La empresa tecnológica Meta reveló que cuatro estados de Estados Unidos buscan imponerle sanciones por un monto de hasta 1.4 billones de dólares, como parte de un proceso judicial en el que se le acusa de diseñar Facebook e Instagram para generar adicción entre adolescentes y usuarios jóvenes, además de presuntamente engañar al público sobre la seguridad de sus plataformas.

La cifra fue dada a conocer por la compañía en un documento presentado ante la corte, en respuesta a los argumentos de los fiscales estatales sobre la forma en que deberían calcularse las sanciones si los demandantes obtienen un fallo favorable. Meta calificó el monto como desproporcionado y aseguró que carece de sustento legal y probatorio.

El litigio, que se desarrollará en agosto en un tribunal federal de Oakland, California, reúne las demandas promovidas por los estados de California, Colorado, Kentucky y Nueva Jersey. La empresa sostiene que una sanción de esa magnitud no tiene precedentes en la historia de la aplicación de las leyes de protección al consumidor en Estados Unidos.

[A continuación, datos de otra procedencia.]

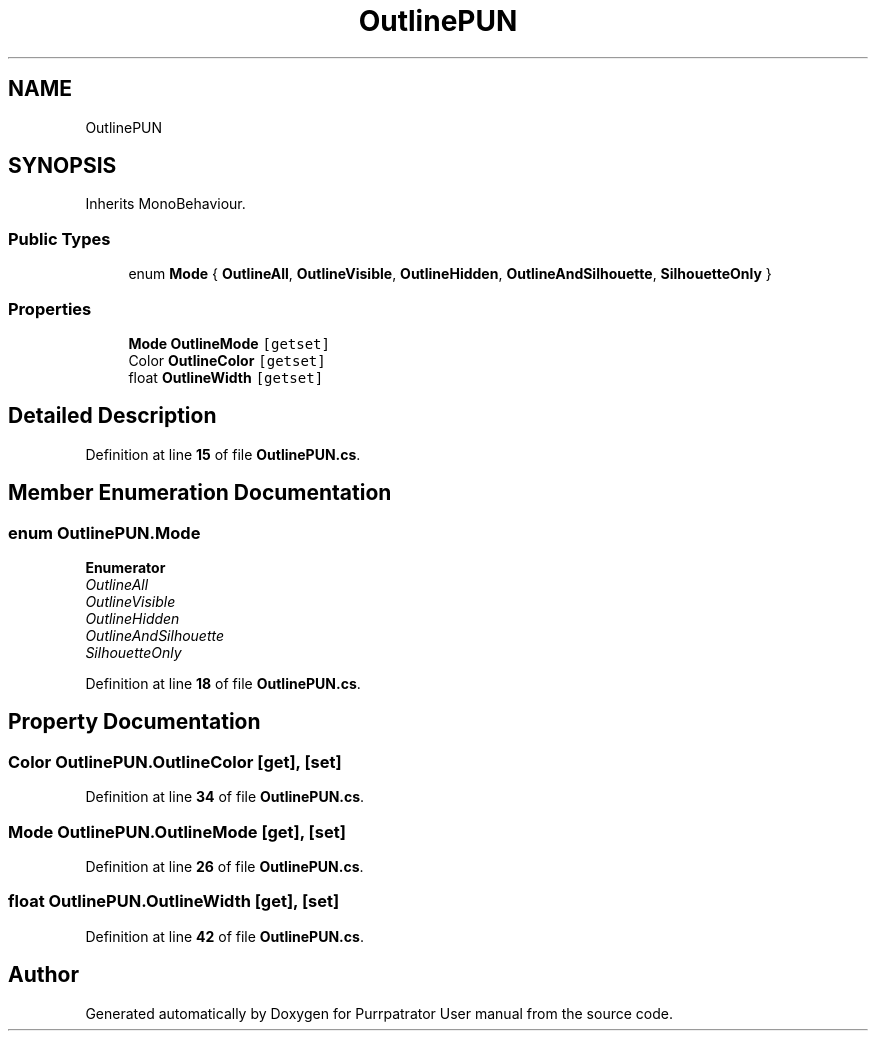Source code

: .TH "OutlinePUN" 3 "Mon Apr 18 2022" "Purrpatrator User manual" \" -*- nroff -*-
.ad l
.nh
.SH NAME
OutlinePUN
.SH SYNOPSIS
.br
.PP
.PP
Inherits MonoBehaviour\&.
.SS "Public Types"

.in +1c
.ti -1c
.RI "enum \fBMode\fP { \fBOutlineAll\fP, \fBOutlineVisible\fP, \fBOutlineHidden\fP, \fBOutlineAndSilhouette\fP, \fBSilhouetteOnly\fP }"
.br
.in -1c
.SS "Properties"

.in +1c
.ti -1c
.RI "\fBMode\fP \fBOutlineMode\fP\fC [getset]\fP"
.br
.ti -1c
.RI "Color \fBOutlineColor\fP\fC [getset]\fP"
.br
.ti -1c
.RI "float \fBOutlineWidth\fP\fC [getset]\fP"
.br
.in -1c
.SH "Detailed Description"
.PP 
Definition at line \fB15\fP of file \fBOutlinePUN\&.cs\fP\&.
.SH "Member Enumeration Documentation"
.PP 
.SS "enum \fBOutlinePUN\&.Mode\fP"

.PP
\fBEnumerator\fP
.in +1c
.TP
\fB\fIOutlineAll \fP\fP
.TP
\fB\fIOutlineVisible \fP\fP
.TP
\fB\fIOutlineHidden \fP\fP
.TP
\fB\fIOutlineAndSilhouette \fP\fP
.TP
\fB\fISilhouetteOnly \fP\fP
.PP
Definition at line \fB18\fP of file \fBOutlinePUN\&.cs\fP\&.
.SH "Property Documentation"
.PP 
.SS "Color OutlinePUN\&.OutlineColor\fC [get]\fP, \fC [set]\fP"

.PP
Definition at line \fB34\fP of file \fBOutlinePUN\&.cs\fP\&.
.SS "\fBMode\fP OutlinePUN\&.OutlineMode\fC [get]\fP, \fC [set]\fP"

.PP
Definition at line \fB26\fP of file \fBOutlinePUN\&.cs\fP\&.
.SS "float OutlinePUN\&.OutlineWidth\fC [get]\fP, \fC [set]\fP"

.PP
Definition at line \fB42\fP of file \fBOutlinePUN\&.cs\fP\&.

.SH "Author"
.PP 
Generated automatically by Doxygen for Purrpatrator User manual from the source code\&.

De acuerdo con información expuesta en audiencias judiciales, los estados estiman las multas multiplicando el número de presuntas infracciones por las sanciones previstas en sus respectivas legislaciones. Para ello, consideran la cantidad de adolescentes y jóvenes que habrían resultado afectados por las prácticas atribuidas a Meta.

Además de estas acciones legales, otros 29 estados estadounidenses mantienen demandas contra la empresa por supuestas violaciones a la Ley de Protección de la Privacidad Infantil en Internet (COPPA), al acusarla de recopilar información de menores de edad sin el consentimiento adecuado de sus padres.

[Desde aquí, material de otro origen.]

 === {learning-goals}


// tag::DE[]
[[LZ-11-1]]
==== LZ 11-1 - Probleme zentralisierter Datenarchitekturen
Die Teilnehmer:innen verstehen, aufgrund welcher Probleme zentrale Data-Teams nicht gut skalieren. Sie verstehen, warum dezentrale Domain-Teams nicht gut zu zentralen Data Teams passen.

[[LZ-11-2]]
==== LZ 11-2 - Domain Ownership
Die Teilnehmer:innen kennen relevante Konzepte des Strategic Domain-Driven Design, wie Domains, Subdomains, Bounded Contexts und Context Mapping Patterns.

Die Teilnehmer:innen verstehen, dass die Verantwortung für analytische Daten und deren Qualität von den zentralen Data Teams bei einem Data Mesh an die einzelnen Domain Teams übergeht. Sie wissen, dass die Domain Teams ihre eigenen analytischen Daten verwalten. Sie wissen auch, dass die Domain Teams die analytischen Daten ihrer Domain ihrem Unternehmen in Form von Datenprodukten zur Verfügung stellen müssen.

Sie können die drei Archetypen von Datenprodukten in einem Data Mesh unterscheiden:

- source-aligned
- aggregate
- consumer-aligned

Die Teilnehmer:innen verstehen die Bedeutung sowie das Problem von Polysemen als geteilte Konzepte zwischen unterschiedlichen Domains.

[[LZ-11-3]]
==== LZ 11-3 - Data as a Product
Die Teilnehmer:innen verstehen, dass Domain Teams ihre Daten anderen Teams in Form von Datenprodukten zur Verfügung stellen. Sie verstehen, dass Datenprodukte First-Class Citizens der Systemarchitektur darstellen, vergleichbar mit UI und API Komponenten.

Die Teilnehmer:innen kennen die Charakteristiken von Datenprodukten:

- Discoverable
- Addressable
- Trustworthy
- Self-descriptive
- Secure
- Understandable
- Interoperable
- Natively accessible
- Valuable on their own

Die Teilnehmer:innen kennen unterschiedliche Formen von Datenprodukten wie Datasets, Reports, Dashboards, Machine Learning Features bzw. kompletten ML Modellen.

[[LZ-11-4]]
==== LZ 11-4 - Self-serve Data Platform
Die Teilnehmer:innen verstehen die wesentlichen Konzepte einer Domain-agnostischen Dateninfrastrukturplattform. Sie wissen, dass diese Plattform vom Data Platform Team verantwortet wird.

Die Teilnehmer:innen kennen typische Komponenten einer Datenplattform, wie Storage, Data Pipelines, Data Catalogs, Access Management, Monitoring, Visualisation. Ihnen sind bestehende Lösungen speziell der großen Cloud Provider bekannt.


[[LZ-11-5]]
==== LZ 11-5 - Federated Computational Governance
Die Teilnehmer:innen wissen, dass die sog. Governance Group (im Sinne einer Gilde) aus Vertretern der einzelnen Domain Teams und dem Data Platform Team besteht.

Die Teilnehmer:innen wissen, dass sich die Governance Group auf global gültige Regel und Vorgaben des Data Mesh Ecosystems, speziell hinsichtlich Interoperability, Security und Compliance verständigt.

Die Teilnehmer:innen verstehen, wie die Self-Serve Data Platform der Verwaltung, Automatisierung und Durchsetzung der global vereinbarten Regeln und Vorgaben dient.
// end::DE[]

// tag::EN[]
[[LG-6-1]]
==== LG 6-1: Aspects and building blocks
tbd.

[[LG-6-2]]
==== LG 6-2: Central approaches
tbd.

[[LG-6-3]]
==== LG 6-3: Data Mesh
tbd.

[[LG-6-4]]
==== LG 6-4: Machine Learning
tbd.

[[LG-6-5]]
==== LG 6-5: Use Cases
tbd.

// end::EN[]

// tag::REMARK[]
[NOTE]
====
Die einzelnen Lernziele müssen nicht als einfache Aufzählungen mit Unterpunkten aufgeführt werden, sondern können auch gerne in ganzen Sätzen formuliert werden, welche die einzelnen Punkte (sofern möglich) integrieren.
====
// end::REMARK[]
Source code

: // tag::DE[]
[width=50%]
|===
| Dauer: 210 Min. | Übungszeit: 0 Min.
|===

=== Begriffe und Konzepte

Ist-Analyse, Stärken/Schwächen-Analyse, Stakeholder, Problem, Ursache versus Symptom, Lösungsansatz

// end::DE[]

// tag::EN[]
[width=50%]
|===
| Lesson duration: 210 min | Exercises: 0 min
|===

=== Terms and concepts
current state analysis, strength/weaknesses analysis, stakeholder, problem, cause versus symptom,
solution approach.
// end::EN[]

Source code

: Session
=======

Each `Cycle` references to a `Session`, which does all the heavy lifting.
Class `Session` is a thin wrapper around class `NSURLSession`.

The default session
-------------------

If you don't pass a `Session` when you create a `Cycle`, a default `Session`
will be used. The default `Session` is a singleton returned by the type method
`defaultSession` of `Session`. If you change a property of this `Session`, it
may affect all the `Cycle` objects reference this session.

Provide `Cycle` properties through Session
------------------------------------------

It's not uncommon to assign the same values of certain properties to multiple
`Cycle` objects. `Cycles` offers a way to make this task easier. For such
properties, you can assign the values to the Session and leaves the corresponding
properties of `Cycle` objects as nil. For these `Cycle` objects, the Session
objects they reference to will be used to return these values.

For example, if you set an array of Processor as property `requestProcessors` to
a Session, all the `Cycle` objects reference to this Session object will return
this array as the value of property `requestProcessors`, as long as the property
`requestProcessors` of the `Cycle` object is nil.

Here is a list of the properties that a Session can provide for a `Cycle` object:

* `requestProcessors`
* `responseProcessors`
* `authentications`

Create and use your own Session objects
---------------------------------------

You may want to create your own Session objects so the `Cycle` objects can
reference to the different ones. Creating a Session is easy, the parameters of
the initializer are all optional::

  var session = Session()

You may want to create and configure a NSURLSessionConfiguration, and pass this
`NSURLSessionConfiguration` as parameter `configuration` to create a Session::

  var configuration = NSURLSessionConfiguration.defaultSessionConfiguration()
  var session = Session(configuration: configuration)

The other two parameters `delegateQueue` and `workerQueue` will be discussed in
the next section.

El juicio también analizará las acusaciones de que Meta habría inducido a error a los consumidores al minimizar los riesgos asociados con el uso de sus plataformas. La empresa rechazó esos señalamientos y argumentó que no existe evidencia que demuestre que engañó al público, además de sostener que la llamada “adicción a las redes sociales” no está reconocida oficialmente como un trastorno psiquiátrico.